Ночуя на стану, лежа среди ночи на душистой соломе, напоенной всеми запахами лета, запахом памятного с детства поджаристого пшеничного хлеба, который он по воскресеньям потихоньку от матери таскал на улицу, Сергей не мог уснуть сразу — постепенно отпускала ноющая усталость во всем теле.

В ночной тиши, облюбовав себе небесную звездочку, он в лирическом настроении думал о том, что жизнь, которой он жил, приятна ему и что ночи в степной глуши сейчас он не променял бы ни на какие другие удовольствия, и даже усталость воспринималась им теперь как удовлетворение самой жизнью. Любил страдную пору Русаков.

…Русаков остановился у маленькой избушки, одиноко маячившей среди поля у овражка. Трактористы привечали эту избушку. Вот рядом вагончик — превратили в склад, а к избушке тянулись, ласково и шутливо называли ее старушкой и всякий раз, нагибаясь в дверях и стукаясь головой о косяк, весело отпускали колкости в адрес председателя:

— Сколько лет Чапай новую обещает, большую, светлую, да, видно, забывчив председатель… А это еще от эмтеэсовских времен… Старушка…

Вот так и напомнит «старушка» о временах былых…

Именно в такую минуту, согнувшись в три погибели, влез в избушку Русаков. На общих нарах, в клубах дыма, трактористы — кто сидел, кто лежал, отдыхая после обеда.
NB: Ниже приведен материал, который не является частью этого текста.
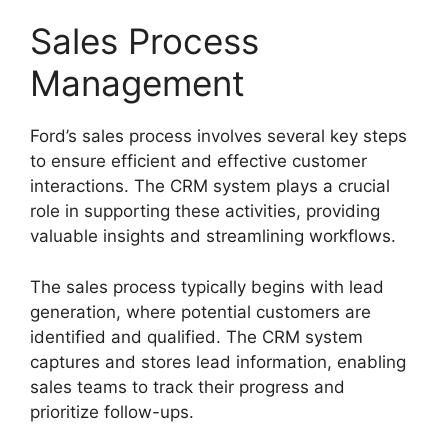
Sales Process
Management
Ford’s sales process involves several key steps
to ensure efficient and effective customer
interactions. The CRM system plays a crucial
role in supporting these activities, providing
valuable insights and streamlining workflows.
The sales process typically begins with lead
generation, where potential customers are
identified and qualified. The CRM system
captures and stores lead information, enabling
sales teams to track their progress and
prioritize follow-ups.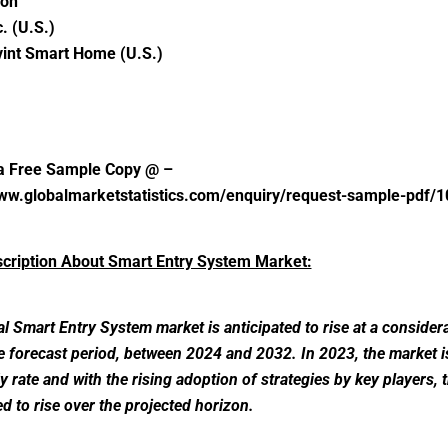
on
c. (U.S.)
vint Smart Home (U.S.)
a Free Sample Copy @ –
www.globalmarketstatistics.com/enquiry/request-sample-pdf/
scription About Smart Entry System Market:
l Smart Entry System market is anticipated to rise at a considera
e forecast period, between 2024 and 2032. In 2023, the market 
dy rate and with the rising adoption of strategies by key players, 
ed to rise over the projected horizon.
Русаков нашел на маленьком дубовом столике жестяной чайник, налил теплого, сладковатого чаю — жадно выпил.

— Ну и накурили, прямо хоть чайник вешай…

Кто-то весело засмеялся.

— А как же? Государственные проблемы обсуждаем. Вот Остроухов на партсобрании тогда выступал… И слухи идут, будто он в райкоме пробивает МТС… И будто МТС будут восстанавливаться. Передадут нас снова в район…

С нар поднялся Николай Степанович Бедняков.

— Языки треплют. А чего по-пустому! Как будто там наверху меньше нас знают. Оттуда все государство как на ладони видно…

Шелест загорячился, размахивая длинными руками.

— Ты вот, Бедняков, супротив, — зашумел Шелест, — а я дело говорю. Посуди сам: мы с тобою вместе работали в МТС, так?

— Верно. В одном районе.

— Вот и слушай, Степаныч. Перед реорганизацией-то МТС, ты помнишь, только силу набрала. Мастерскую типовую выстроили. Станки появились. Гараж какой отбухали! Ремонт узловым методом… Инженеры поприезжали… А тут — возьми да отдай машины в колхоз… Мастерскую — промышленности, как будто она ей требовалась.

— Не знаешь, не труби, — возразил Бедняков, наливая из жестяного чайника остатки мутного чая. — Машины колхозу в пользу…

С нар, лениво зевнув, сполз Тимоха Маркелов, — хватит, понежился, — и неторопливо, по-домашнему, стал обуваться.

— Гаража нет. Мастерской порядочной тоже. — В голосе Шелеста обида. — В последнее время при МТС городок благоустроенный появился, а сейчас и он в запустении. А машины? В первую же зиму машины под снегом да в поле…

— Надо бы председателя поморозить, — сказал свое слово Маркелов.

— Председателя! Да это повсюду… Ведь если рассудить, многие ли колхозы были готовы к принятию техники? Говорили тогда, мол, время подходящее наступило, руководители созрели… Наш Чернышев, что ль, созрел? И вот пошли РТС. Знаете небось, как их расшифровывают: решись, товарищ, сбежать. И побежали специалисты кто куда… Сделали «Сельхозтехнику», тоже чего-то не хватает…

— Э, полно, Аркаша. Ты ведь тоже ругал МТС, — в сердцах бросил Бедняков, — даже, помню, свои выкладки с инженером обсуждал, плохо, мол, дело идет. Что, запнулся?